Synopsis Edo Culture by : Kazuo Nishiyama

Nishiyama Matsunosuke is one of the most important historians of Tokugawa (Edo) popular culture, yet until now his work has never been translated into a Western language. Edo Culture presents a selection of Nishiyama’s writings that serves not only to provide an excellent introduction to Tokugawa cultural history but also to fill many gaps in our knowledge of the daily life and diversions of the urban populace of the time. Many essays focus on the most important theme of Nishiyama’s work: the seventeenth to nineteenth centuries as a time of appropriation and development of Japan’s culture by its urban commoners. In the first of three main sections, Nishiyama outlines the history of Edo (Tokyo) during the city’s formative years, showing how it was shaped by the constant interaction between its warrior and commoner classes. Next, he discusses the spirit and aesthetic of the Edo native and traces the woodblock prints known as ukiyo-e to the communal activities of the city’s commoners. Section two focuses on the interaction of urban and rural culture during the nineteenth century and on the unprecedented cultural diffusion that occurred with the help of itinerant performers, pilgrims, and touring actors. Among the essays is a delightful and detailed discourse on Tokugawa cuisine. The third section is dedicated to music and theatre, beginning with a study of no, which was patronized mainly by the aristocracy but surprisingly by commoners as well. In separate chapters, Nishiyama analyzes the relation of social classes to musical genres and the aesthetics of kabuki. The final chapter focuses on vaudeville houses supported by the urban masses.

Modern Japan

Modern Japan
Author :
Publisher : Psychology Press
Total Pages : 280
Release :
ISBN-10 : 0415185378
ISBN-13 : 9780415185370
Rating : 4/5 (78 Downloads)

Synopsis Modern Japan by : Elise K. Tipton

This volume is a comprehensive collection of critical essays on The Taming of the Shrew, and includes extensive discussions of the play's various printed versions and its theatrical productions. Aspinall has included only those essays that offer the most influential and controversial arguments surrounding the play. The issues discussed include gender, authority, female autonomy and unruliness, courtship and marriage, language and speech, and performance and theatricality.

Postwar Japan as History

Postwar Japan as History
Author :
Publisher : Univ of California Press
Total Pages : 512
Release :
ISBN-10 : 9780520911444
ISBN-13 : 052091144X
Rating : 4/5 (44 Downloads)

Synopsis Postwar Japan as History by : Andrew Gordon

Japan's catapult to world economic power has inspired many studies by social scientists, but few have looked at the 45 years of postwar Japan through the lens of history. The contributors to this book seek to offer such a view.

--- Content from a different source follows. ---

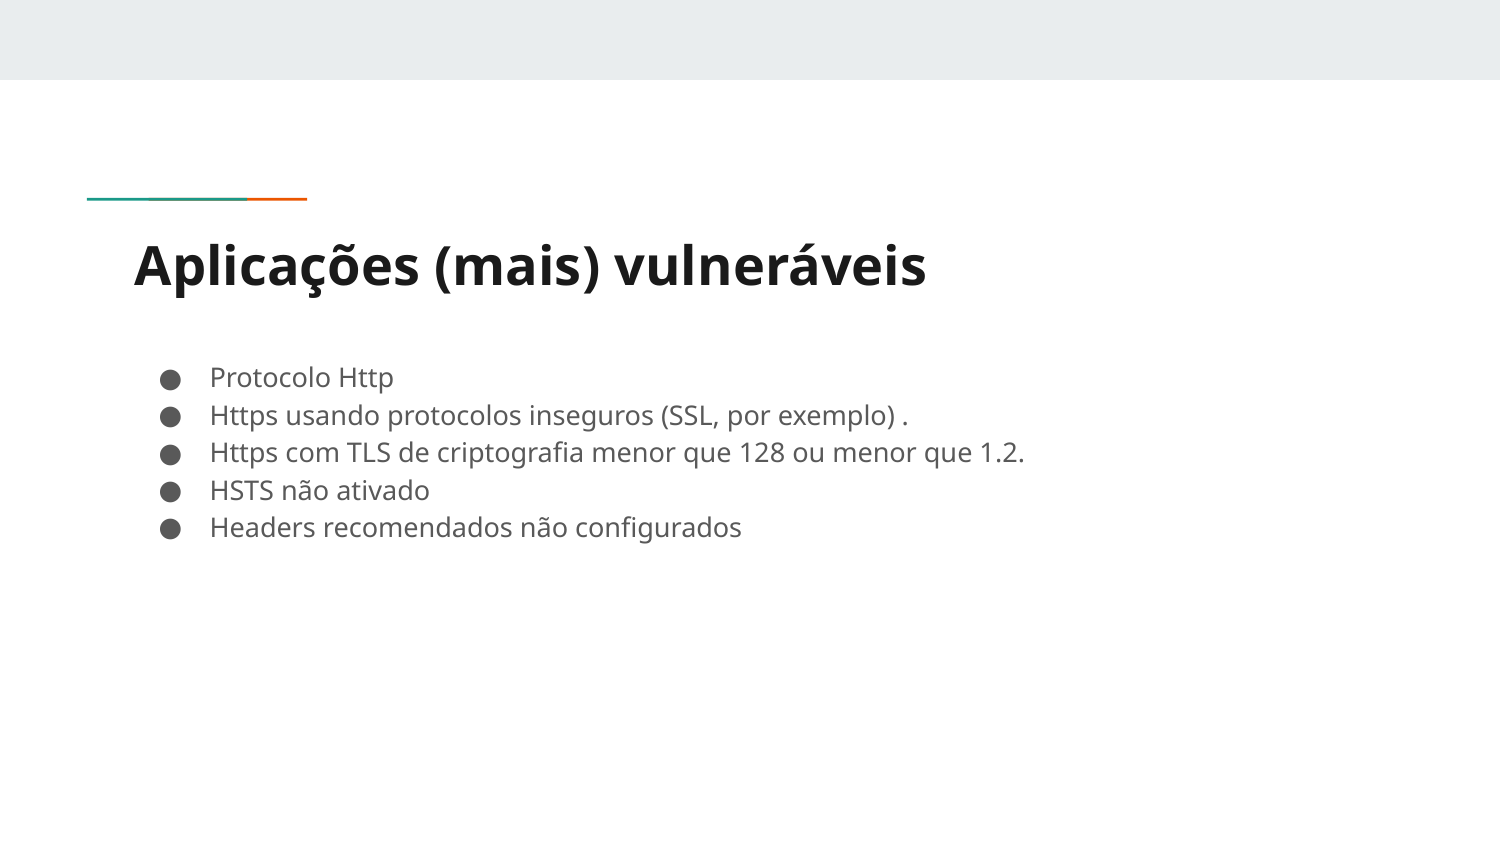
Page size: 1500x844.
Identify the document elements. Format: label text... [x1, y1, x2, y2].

list Protocolo Http Https usando protocolos inseguros (SSL, por exemplo) . Https com TLS de criptografia menor que 128 ou menor que 1.2. HSTS não ativado Headers recomendados não configurados [119, 341, 1381, 553]
title Aplicações (mais) vulneráveis [119, 216, 1381, 305]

As they examine three related themes of postwar history, the authors describe an ongoing historical process marked by unexpected changes, such as Japan's extraordinary economic growth, and unanticipated continuities, such as the endurance of conservative rule. A provocative set of interpretative essays by eminent scholars, this book will appeal to anyone interested in the history of twentieth-century Japan and the dilemmas facing Japan today.